Dogs in your inbox



The Mayhew Animal Home - Willesden, NW London
A dog and cat shelter rehoming about 6 dogs/month and handling 100+ calls/month.
☹️ Low percentage of returning website visitors

My role

Website and Digital Officer
User research, wireframing, prototyping, design and project management of development.

User persona

John, 47
Small business owner, lives within 10 miles


Adopt a - preferably - young black labrador as a family dog.

Point of contact

  • Website
  • Does not follow us on social media.

User feedback

User feedback collected by reception and the Adoption Officer frequently matched John’s request:

"I want you to call me when you have a young Labrador available for adoption."

But did he really? This was, after all the most requested service and users should know what they want.

Call me maybe?

“The first rule of UX Design is: don’t listen to your users” -Jakob Nielsen

This is not to say don’t listen to feedback but more about not listening to what the user is actually saying and instead try and find out why they are saying it.

But first, just for the sake of argument, let’s check if this idea would be feasable at all. From a business standpoint the short answer is: no.

  • We have 1-2 people on reception (busy with several other tasks) and a single Dog Adoption Officer (similarly busy).

We could train volunteers to handle these calls of course but then other questions arise:

  • Do we do first come first served?
  • Or do we have to do a phone screen when they ‘sign up’ and try and ascertain through the phone what kind of owners they would be (or if they even qualify for adopting a dog)?
  • This was pre-GDPR but even then maintaining a database for this purpose is messy
  • How would we know if someone is no longer interested in adopting?
  • And of course, phonecalls cost money.

Making a bunch of phonecalls is just not a feasible way of widening the adopter pool.

John’s pain points

  • The search for a dog to adopt can be a very lengthy process, especially if you are looking for a specific pedigree breed other than Staffordshire Terriers. Other needs such as being good with cats and/or children can further narrow down his pool.
  • There’s no real central database that can show him all dogs available in shelters. This results in him having to periodically check several shelters’ websites.
  • Every shelter is on a different schedule when they add new dogs to their websites and some don’t even have one at all, hence if one is looking for a popular breed such as a Labrador and check the site a day after a Lab has been added, chances are that dog’s already been adopted.

Defining the real problem

“Call me when…” just means:

  • I’m too busy to check your website all the time along with a handful of others
  • I really don’t want to miss out on the dog I’m looking for
  • I want to know as soon as you have a dog I’d like

These all indicate the need for an alert system so they can be among the firsts to be notified. For this, from a technical perspective, an automatic email system that’s easy to plug into the website is the best solution and the fairest to all potential adopters.

The Idea

We’ve decided to try out an email listing sign up form that had low development costs and close to no running costs. These alerts were then sent out every time an animal’s profile was published on the site.
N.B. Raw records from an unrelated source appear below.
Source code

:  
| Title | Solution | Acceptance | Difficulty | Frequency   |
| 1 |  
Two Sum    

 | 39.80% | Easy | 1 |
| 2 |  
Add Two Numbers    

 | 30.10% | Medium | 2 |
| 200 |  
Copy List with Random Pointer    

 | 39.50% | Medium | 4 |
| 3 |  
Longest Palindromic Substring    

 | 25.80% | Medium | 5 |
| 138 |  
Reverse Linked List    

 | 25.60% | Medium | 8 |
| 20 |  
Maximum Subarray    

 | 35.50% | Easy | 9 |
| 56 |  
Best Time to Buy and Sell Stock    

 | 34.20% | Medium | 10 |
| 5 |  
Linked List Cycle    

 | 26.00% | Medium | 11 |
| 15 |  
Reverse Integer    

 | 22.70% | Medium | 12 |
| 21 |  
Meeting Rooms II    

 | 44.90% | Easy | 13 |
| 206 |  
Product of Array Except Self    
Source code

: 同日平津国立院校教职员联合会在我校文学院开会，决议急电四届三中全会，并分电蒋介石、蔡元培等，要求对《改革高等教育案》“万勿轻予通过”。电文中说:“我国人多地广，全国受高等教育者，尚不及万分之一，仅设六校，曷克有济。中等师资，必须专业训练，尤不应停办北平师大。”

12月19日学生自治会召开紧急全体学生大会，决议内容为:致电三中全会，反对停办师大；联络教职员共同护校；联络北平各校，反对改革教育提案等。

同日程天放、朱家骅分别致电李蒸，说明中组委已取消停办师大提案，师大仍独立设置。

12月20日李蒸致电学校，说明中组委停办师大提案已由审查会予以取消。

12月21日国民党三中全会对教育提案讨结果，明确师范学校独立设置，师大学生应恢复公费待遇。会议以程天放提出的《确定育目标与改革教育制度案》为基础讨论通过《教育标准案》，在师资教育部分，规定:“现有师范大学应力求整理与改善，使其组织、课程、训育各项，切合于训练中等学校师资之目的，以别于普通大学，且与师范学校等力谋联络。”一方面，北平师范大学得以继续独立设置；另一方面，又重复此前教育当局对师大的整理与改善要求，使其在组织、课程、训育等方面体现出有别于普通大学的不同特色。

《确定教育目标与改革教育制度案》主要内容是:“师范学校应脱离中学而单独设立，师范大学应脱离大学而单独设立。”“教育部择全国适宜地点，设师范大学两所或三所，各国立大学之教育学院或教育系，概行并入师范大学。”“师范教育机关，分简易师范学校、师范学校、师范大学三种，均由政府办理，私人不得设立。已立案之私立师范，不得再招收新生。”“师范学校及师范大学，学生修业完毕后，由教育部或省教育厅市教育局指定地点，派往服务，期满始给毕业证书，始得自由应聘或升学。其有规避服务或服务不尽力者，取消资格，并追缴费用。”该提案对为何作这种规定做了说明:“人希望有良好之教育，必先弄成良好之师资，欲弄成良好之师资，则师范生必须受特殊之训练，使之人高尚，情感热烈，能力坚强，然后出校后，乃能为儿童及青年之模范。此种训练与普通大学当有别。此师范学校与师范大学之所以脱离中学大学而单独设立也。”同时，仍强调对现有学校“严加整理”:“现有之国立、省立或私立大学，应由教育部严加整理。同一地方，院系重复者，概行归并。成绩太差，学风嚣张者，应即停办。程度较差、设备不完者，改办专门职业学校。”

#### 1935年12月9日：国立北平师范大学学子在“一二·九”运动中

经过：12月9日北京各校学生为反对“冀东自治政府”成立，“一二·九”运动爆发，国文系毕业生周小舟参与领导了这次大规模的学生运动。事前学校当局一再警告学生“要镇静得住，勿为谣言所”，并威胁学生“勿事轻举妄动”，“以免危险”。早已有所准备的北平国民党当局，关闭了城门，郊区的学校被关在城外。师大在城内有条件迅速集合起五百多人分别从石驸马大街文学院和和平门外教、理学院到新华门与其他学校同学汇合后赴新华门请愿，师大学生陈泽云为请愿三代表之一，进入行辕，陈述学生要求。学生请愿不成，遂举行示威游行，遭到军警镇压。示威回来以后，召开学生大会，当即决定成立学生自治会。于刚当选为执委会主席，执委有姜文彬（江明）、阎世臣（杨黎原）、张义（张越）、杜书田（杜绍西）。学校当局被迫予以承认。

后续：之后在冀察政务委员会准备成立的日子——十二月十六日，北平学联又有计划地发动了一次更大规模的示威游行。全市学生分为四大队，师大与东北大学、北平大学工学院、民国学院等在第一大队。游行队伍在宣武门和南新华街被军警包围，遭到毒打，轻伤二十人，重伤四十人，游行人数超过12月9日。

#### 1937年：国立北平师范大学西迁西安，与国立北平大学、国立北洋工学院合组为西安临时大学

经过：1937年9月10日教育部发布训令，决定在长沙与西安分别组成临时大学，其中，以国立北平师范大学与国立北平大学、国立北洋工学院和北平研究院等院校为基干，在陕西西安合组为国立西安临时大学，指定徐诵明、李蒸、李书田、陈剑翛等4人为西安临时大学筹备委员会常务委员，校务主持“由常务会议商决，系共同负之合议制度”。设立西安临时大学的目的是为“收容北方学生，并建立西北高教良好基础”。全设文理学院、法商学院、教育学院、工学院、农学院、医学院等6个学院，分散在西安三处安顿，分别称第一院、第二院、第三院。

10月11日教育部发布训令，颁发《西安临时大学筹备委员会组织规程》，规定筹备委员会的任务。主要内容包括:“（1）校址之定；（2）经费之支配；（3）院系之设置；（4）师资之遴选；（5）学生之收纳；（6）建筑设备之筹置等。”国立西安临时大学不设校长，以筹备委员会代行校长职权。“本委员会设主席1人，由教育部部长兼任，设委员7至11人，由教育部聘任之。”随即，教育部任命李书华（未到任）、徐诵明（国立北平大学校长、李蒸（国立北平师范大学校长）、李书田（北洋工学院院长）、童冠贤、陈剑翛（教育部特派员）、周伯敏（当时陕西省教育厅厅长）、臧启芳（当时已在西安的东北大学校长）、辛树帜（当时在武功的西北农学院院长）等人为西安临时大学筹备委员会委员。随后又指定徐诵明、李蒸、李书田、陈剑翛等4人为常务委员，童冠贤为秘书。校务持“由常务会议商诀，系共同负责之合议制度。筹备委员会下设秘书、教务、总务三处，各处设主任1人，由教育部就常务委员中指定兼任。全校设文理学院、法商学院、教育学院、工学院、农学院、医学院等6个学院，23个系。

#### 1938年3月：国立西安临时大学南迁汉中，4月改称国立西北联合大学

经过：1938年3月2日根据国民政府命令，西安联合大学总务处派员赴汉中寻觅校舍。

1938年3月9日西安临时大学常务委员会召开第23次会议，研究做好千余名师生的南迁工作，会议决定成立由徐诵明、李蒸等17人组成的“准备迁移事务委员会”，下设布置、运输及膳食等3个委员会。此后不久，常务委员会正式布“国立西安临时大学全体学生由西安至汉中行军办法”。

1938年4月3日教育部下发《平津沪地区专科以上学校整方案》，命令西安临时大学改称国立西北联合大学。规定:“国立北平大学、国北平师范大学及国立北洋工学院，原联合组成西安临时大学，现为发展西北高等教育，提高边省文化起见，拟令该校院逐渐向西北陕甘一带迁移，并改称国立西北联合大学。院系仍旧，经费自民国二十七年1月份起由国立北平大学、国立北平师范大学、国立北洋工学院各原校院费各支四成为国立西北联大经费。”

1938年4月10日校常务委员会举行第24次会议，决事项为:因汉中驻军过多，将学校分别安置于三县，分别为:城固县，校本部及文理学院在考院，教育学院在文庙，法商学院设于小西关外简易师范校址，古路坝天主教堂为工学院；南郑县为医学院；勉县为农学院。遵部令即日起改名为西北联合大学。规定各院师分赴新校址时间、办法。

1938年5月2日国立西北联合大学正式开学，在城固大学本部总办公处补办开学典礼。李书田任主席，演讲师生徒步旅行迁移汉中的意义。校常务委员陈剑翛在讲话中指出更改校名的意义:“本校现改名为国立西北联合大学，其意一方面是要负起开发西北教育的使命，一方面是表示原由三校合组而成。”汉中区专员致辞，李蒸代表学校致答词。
Placement options we’ve considered:

  • Bottom of the dog listing page to intercept people skimming all listings and are about to close the page at the end of an unsuccessful search.
  • Sidebar of a dog’s profile page as these pages are also frequent exit pages. This real estate was already too crowded with other, more important information.


Within its first year we’ve achieved over 1000 subscribers and a consistent growth of 15% month-to-month along with a hefty rise in returning visitors to the dog listing page.

Staff was happy because they could just direct people online to the sign up form.

Adopters were happy because they got immediately notified the moment a dog was up for adoption.

Dogs were happy, well, because they were all good boys and girls. And also because due to the rise in returning potential adopters to the website the days they spent in kennels were cut shorter.

Ways to improve

Allow for filters to be set when signing up (i.e. ‘can live with cats or children’, ‘breed’ etc.)

😺 Catnotes

Whilst the CTA has been added to the cat listing pages as well due to the nature of cat adoptions (people usually only have a preference of colour and age) and the relatively high volume of cats the Mayhew have had, the cat alerts were less successful but still was in constant use by hundreds of users every month.